Em 13 de abril de 2009, ou há exatos dez anos, na sua Baradero natal onde há uma peña racinguista oficial em seu nome, falecia Miguel Ángel Mori, dono do feito único destacado no título dessa matéria. Hora de relembrar La Chancha, que também é o único a acumular dois títulos internacionais por Independiente e Racing: no Rojo, ganhou as Libertadores de 1964 e 1965, as primeiras de algum clube do país; enquanto que na Academia obteve a Libertadores de 1967 e o Mundial no mesmo ano, também o primeiro do futebol argentino, e ainda os únicos troféus blanquicelestes nesses torneios.

Sua cidade de Baradero situa-se na província de Buenos Aires, o que por si só não indica que seus clubes joguem o campeonato argentino – que historicamente foi/é na prática é um campeonato regional da Grande Buenos Aires com convidados de La Plata, Rosario e Santa Fe. Cidades bonaerenses distantes da capital federal são limitadas de modo oficial a ligas locais, como as de Mar del Plata, Bahía Blanca e a própria Baradero. Os primeiros passos de Mori deram-se então no Sportivo Baradero até ser descoberto pelo Independiente em 1960. Até então, sua principal fonte de renda vinha da bicicleta, mas como entregador de pães. Curiosamente, ao chegar em Avellaneda, Mori parou primeiramente no estádio do Racing, achando que era o endereço certo, quando então notou que precisava caminhar mais 400 metros para chegar ao correto. Mais tarde, romantizaria aquele engano como “um sinal do destino”.

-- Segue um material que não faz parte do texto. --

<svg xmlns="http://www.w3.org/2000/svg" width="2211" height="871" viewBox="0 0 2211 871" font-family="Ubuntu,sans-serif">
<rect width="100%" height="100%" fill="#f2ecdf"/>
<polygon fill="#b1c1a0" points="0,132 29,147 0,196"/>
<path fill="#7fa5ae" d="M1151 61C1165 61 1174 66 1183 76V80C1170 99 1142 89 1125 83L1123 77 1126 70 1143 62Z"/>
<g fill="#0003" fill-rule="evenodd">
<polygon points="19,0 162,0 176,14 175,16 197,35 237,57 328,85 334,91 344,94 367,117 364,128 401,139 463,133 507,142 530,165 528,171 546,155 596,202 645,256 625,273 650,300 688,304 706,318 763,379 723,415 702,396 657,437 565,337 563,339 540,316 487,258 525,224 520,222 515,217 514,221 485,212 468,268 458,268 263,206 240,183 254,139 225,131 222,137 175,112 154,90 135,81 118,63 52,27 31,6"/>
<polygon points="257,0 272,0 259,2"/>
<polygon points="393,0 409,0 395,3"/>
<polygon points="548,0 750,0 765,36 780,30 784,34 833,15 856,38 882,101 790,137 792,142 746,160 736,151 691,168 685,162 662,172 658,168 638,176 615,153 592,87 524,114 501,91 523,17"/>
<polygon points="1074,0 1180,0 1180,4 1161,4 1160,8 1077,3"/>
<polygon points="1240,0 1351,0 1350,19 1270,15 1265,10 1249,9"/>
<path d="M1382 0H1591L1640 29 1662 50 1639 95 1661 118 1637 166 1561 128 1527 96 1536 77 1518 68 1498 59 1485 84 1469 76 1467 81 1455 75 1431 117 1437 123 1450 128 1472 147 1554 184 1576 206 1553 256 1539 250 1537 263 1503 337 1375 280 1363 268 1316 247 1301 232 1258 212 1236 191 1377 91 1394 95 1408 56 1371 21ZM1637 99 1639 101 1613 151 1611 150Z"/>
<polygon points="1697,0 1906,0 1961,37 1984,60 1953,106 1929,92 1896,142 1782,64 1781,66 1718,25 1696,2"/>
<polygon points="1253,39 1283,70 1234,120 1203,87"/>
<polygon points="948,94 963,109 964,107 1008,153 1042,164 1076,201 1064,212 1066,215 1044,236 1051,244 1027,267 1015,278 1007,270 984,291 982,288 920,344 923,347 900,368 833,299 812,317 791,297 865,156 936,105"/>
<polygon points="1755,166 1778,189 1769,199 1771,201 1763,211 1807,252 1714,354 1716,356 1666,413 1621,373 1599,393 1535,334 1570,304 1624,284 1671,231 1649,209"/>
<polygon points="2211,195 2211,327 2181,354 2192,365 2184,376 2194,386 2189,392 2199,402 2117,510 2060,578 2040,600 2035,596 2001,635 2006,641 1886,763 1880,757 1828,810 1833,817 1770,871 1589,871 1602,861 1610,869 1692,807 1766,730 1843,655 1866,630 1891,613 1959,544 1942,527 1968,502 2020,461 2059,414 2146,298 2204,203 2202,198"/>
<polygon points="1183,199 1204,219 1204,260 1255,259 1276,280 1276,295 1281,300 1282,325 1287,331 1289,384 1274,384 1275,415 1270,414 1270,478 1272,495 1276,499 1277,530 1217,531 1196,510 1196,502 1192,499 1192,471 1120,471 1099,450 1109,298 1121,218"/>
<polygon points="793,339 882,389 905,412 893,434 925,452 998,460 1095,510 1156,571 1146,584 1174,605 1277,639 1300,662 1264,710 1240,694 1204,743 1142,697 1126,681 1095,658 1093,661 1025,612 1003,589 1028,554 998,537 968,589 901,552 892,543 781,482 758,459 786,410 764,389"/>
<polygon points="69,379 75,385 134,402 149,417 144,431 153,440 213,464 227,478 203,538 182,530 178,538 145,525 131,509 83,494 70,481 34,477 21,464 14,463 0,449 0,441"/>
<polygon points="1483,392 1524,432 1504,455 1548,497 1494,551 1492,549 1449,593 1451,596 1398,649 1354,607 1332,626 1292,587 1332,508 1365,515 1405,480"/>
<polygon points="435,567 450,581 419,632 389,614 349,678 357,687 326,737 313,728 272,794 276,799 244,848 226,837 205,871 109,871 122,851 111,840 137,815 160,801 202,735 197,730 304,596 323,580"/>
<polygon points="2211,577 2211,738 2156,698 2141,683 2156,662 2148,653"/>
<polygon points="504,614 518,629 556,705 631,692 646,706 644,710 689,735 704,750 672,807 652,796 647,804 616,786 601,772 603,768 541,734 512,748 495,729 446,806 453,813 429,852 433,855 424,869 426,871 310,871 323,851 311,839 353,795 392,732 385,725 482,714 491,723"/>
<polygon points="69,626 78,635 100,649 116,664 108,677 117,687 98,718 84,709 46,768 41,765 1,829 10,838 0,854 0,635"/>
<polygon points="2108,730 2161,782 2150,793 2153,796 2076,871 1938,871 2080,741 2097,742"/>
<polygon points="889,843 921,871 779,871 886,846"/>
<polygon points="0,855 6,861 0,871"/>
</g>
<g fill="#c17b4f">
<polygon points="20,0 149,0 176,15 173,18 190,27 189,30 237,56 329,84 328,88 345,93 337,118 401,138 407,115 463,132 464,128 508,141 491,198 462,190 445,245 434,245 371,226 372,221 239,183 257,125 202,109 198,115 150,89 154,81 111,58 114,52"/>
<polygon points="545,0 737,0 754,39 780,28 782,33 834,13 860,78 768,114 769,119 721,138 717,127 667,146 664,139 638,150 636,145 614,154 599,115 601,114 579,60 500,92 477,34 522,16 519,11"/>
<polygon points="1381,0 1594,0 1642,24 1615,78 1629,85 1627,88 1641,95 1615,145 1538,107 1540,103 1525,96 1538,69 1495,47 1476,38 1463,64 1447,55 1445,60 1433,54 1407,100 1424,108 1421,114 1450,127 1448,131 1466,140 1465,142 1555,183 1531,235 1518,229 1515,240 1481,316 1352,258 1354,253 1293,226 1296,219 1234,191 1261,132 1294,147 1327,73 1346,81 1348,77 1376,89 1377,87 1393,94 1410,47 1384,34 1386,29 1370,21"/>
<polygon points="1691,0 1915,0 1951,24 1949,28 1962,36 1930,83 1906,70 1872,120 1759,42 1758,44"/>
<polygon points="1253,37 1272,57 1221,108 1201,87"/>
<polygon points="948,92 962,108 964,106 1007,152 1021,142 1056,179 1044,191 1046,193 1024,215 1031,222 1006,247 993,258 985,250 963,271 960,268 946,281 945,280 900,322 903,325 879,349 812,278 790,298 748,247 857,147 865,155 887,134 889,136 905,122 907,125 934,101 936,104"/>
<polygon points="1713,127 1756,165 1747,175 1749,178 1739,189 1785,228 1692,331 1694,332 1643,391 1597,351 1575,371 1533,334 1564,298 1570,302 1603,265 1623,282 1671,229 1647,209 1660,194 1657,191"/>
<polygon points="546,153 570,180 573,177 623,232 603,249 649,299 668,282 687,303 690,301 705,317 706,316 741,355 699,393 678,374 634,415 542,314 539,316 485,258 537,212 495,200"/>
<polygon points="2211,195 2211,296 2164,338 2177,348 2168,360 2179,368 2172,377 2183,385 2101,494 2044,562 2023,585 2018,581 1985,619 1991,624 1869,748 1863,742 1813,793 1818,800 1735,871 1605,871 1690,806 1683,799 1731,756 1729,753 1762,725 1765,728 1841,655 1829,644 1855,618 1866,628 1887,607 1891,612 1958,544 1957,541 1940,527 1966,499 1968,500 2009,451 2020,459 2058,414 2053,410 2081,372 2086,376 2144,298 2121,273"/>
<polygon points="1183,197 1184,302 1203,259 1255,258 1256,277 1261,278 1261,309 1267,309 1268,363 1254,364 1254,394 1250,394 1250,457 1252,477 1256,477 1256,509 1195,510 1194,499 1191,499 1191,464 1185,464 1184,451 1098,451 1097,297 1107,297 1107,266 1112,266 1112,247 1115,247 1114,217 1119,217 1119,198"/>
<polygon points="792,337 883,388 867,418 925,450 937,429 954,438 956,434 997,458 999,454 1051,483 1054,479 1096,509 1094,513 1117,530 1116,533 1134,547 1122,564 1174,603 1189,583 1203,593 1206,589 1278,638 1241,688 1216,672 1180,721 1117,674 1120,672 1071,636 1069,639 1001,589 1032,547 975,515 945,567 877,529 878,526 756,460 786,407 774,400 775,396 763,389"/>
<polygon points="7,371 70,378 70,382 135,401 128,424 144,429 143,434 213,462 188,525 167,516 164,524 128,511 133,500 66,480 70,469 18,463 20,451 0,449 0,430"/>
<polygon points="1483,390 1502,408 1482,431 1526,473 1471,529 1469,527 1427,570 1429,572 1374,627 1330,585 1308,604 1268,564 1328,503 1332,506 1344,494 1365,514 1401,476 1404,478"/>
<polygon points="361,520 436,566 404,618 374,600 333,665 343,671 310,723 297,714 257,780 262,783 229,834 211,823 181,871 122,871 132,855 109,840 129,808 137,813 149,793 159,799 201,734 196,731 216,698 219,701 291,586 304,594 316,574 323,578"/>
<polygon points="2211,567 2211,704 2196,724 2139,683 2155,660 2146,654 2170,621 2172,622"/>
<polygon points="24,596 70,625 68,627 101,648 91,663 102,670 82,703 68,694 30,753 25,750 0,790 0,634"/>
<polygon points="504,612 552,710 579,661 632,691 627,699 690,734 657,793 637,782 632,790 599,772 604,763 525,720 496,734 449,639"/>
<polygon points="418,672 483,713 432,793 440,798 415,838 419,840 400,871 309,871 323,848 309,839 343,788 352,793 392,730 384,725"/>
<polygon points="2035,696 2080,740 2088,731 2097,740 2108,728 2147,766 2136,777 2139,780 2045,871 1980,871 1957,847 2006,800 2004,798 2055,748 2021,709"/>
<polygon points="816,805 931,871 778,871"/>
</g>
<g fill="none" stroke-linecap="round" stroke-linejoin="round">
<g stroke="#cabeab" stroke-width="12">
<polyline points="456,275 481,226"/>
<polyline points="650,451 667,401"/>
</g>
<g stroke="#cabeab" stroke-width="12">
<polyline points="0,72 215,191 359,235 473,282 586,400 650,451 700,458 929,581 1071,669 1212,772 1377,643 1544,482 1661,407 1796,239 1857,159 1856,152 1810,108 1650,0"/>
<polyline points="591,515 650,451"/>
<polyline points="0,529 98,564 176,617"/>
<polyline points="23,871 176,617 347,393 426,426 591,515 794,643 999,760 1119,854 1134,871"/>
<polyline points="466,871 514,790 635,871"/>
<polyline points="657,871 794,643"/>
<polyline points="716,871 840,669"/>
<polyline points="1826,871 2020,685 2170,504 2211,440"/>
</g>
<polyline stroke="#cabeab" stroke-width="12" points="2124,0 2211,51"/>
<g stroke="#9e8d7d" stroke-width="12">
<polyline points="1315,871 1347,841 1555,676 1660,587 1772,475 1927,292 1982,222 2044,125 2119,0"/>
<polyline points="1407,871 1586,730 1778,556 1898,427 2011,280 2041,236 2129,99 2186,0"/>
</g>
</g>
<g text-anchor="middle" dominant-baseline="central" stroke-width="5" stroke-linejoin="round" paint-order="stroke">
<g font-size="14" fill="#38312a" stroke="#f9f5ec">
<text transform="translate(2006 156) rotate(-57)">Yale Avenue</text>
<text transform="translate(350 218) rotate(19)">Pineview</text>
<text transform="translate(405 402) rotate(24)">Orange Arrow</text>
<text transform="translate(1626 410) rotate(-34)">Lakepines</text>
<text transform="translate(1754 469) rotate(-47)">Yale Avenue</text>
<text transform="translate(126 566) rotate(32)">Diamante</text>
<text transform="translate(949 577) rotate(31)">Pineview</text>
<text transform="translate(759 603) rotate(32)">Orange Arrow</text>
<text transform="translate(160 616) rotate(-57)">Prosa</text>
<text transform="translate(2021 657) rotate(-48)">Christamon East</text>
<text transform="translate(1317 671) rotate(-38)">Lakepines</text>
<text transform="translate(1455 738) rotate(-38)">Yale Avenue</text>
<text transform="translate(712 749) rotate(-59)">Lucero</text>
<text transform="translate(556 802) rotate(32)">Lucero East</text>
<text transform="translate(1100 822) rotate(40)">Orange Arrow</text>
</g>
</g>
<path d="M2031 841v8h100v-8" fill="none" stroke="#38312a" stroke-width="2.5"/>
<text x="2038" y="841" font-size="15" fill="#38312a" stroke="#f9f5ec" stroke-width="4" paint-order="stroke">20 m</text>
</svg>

Campeão em 1962 pelo Independiente no campeonato sub-18, naquele mesmo ano foi alçado ao time sub-19. A estreia no time adulto ocorreu em 1964. O volante seria um coadjuvante dos mais importantes da primeira conquista argentina na Copa dos Campeões, como a Libertadores ainda era chamada até a edição daquele ano; Mori não foi titular e nem mesmo entrou em campo no último jogo, quando o Rojo bateu por 1-0 o Nacional para levantar o primeiro dos sete títulos do recordista de troféus em La Copa. Ainda assim, o trabalhador da volância que sabia passar bem aos atacantes a bola que recuperava deixou marcas. Usado pela primeira vez no 5-1 sobre o Millonarios na fase de grupos, foi o coringa do treinador Manuel Giúdice para os confrontos nas semifinais contra o Santos, bi continental e bi mundial.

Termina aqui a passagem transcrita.